Segment Open

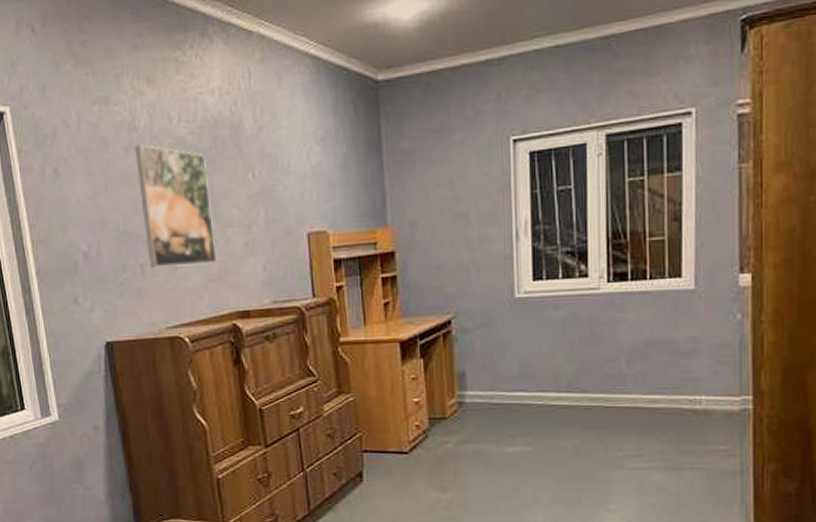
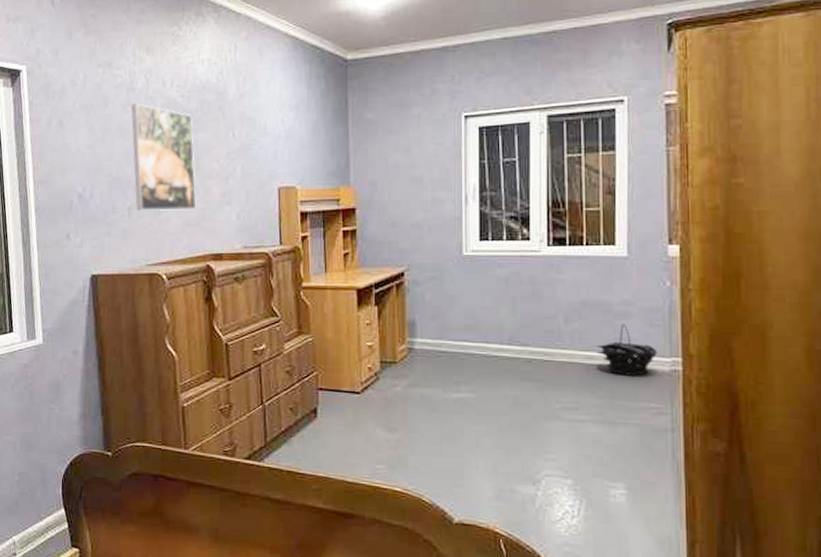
basket: none [662,362,727,418] -> present [597,323,658,376]

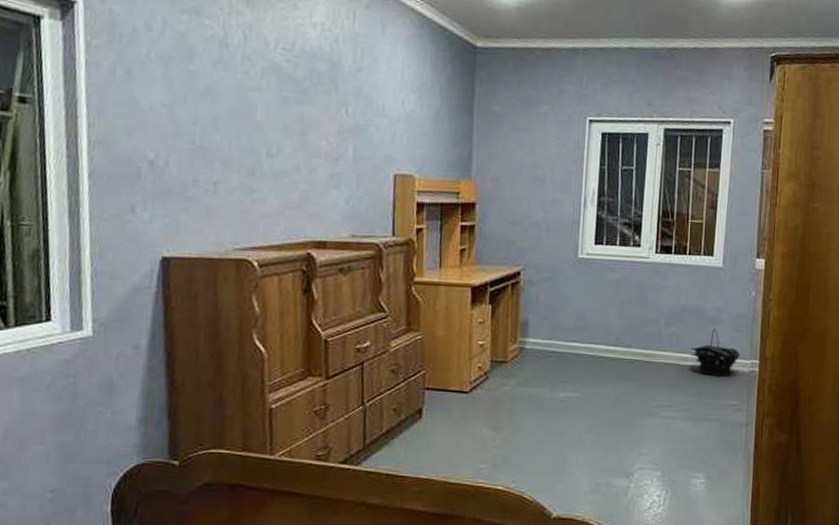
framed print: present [131,103,197,212] -> none [223,62,300,191]

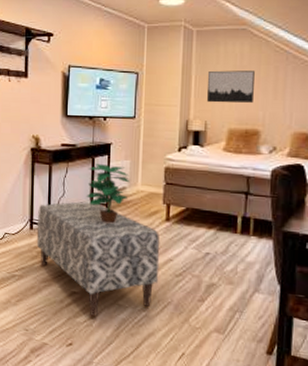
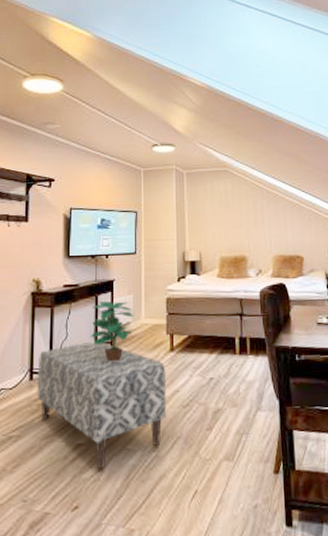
wall art: present [207,70,255,104] -> none [198,205,238,235]

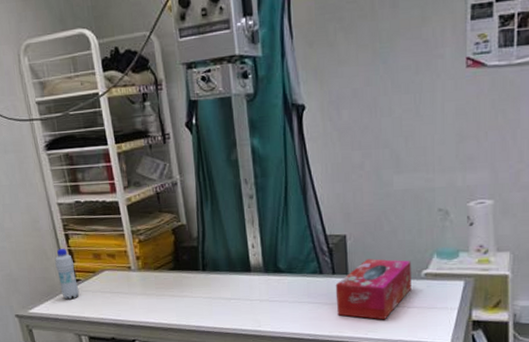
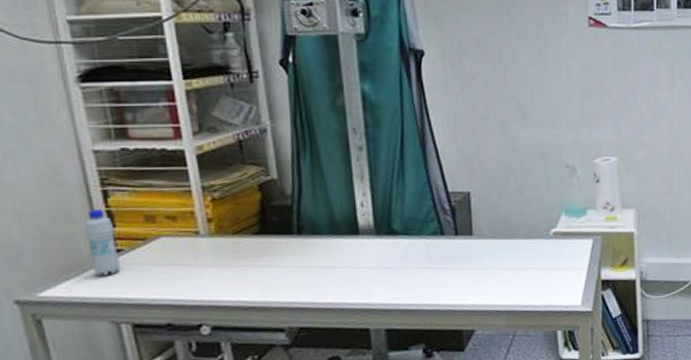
tissue box: present [335,259,412,320] -> none [458,217,540,284]

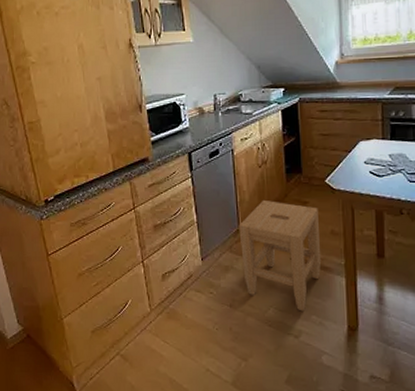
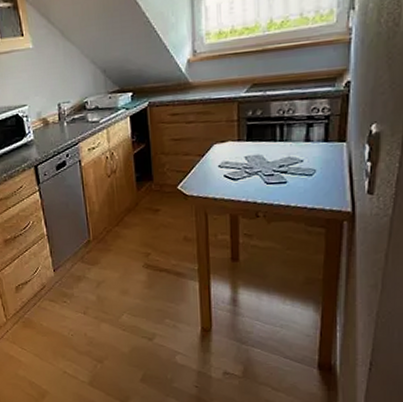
stool: present [239,199,322,311] -> none [89,209,175,316]

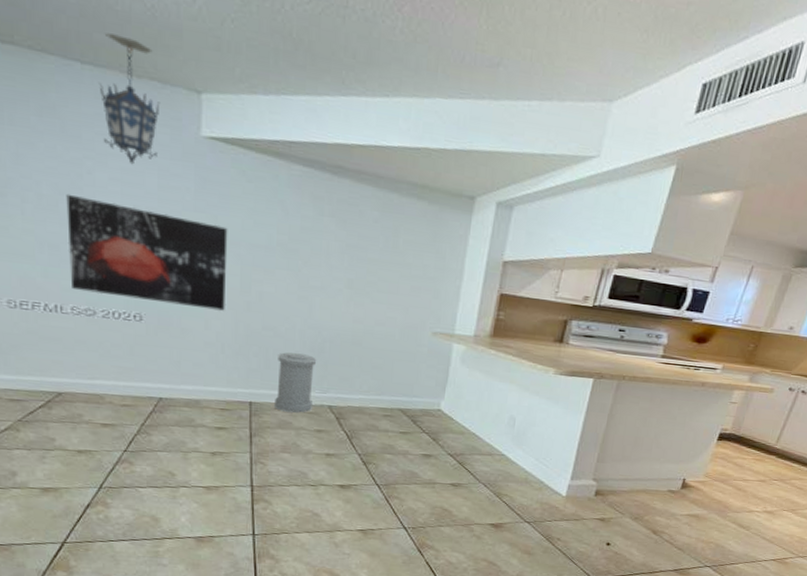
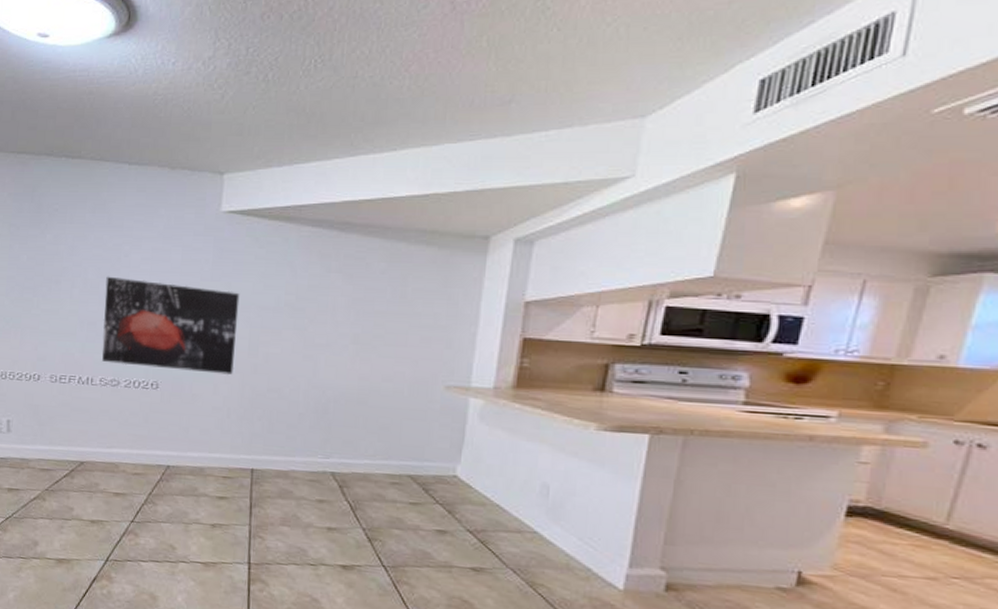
hanging lantern: present [99,33,161,165] -> none [141,137,189,244]
trash can: present [273,352,317,413] -> none [275,415,321,481]

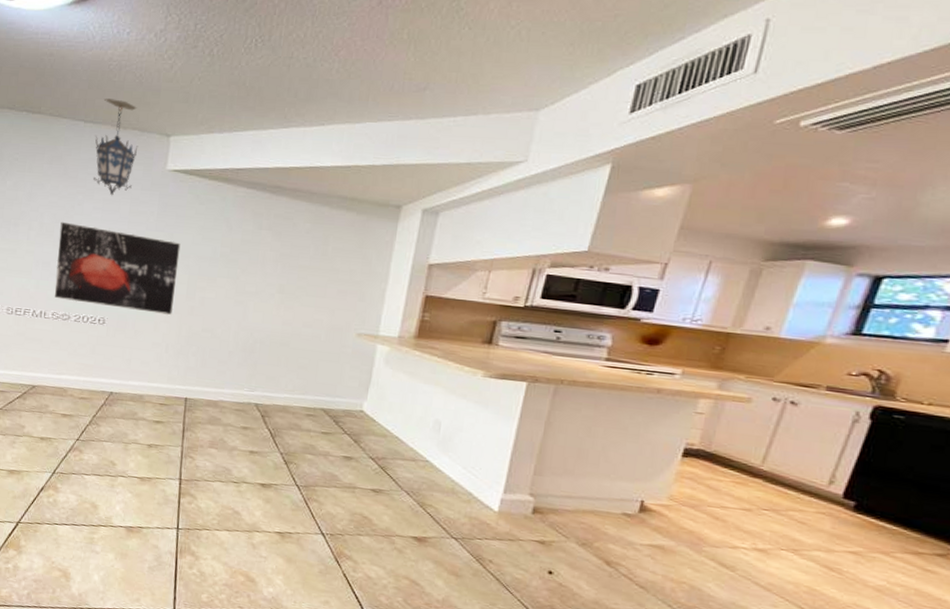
hanging lantern: none [141,137,189,244] -> present [93,98,139,196]

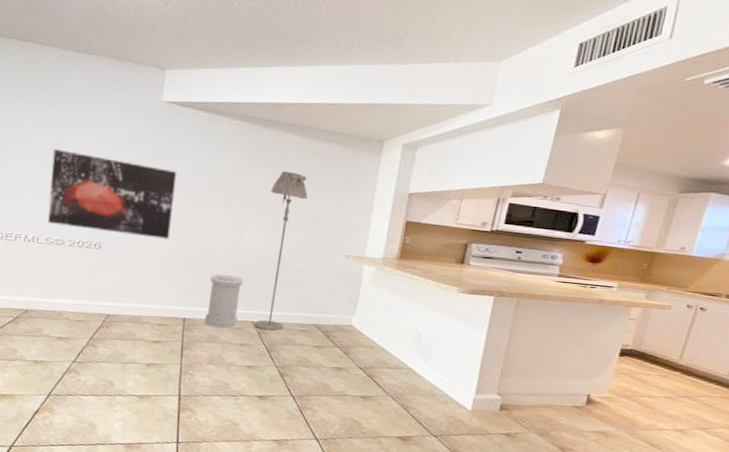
hanging lantern: present [93,98,139,196] -> none [87,30,134,125]
trash can: none [206,352,248,410] -> present [204,274,244,328]
floor lamp: none [258,240,317,415] -> present [255,170,308,331]

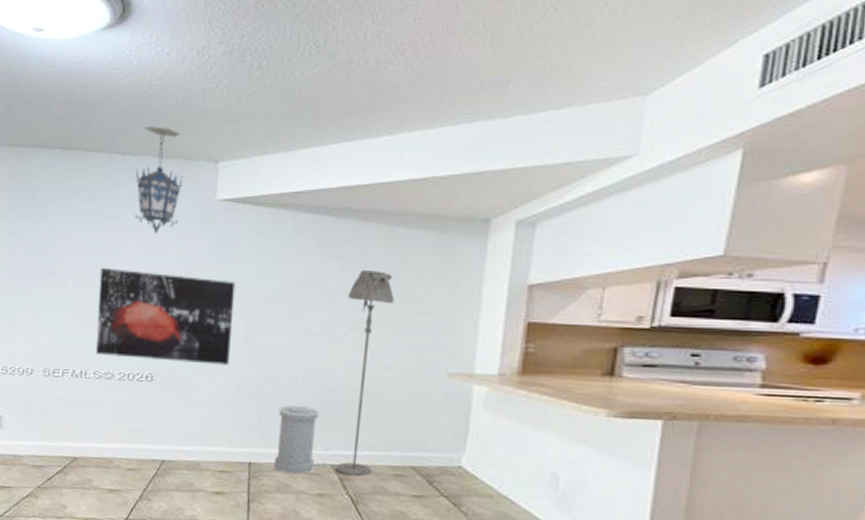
hanging lantern: none [87,30,134,125] -> present [135,126,184,234]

Segment Closed

*What to produce:*
The answer is the lines above, word for word, from the first one through the one containing "hanging lantern: present [99,33,161,165]"; it includes no pictures.

*Response to the exercise:*
basket: none [662,362,727,418] -> present [597,323,658,376]

framed print: present [131,103,197,212] -> none [223,62,300,191]

wall art: present [207,70,255,104] -> none [198,205,238,235]

tissue box: present [335,259,412,320] -> none [458,217,540,284]

stool: present [239,199,322,311] -> none [89,209,175,316]

hanging lantern: present [99,33,161,165] -> none [141,137,189,244]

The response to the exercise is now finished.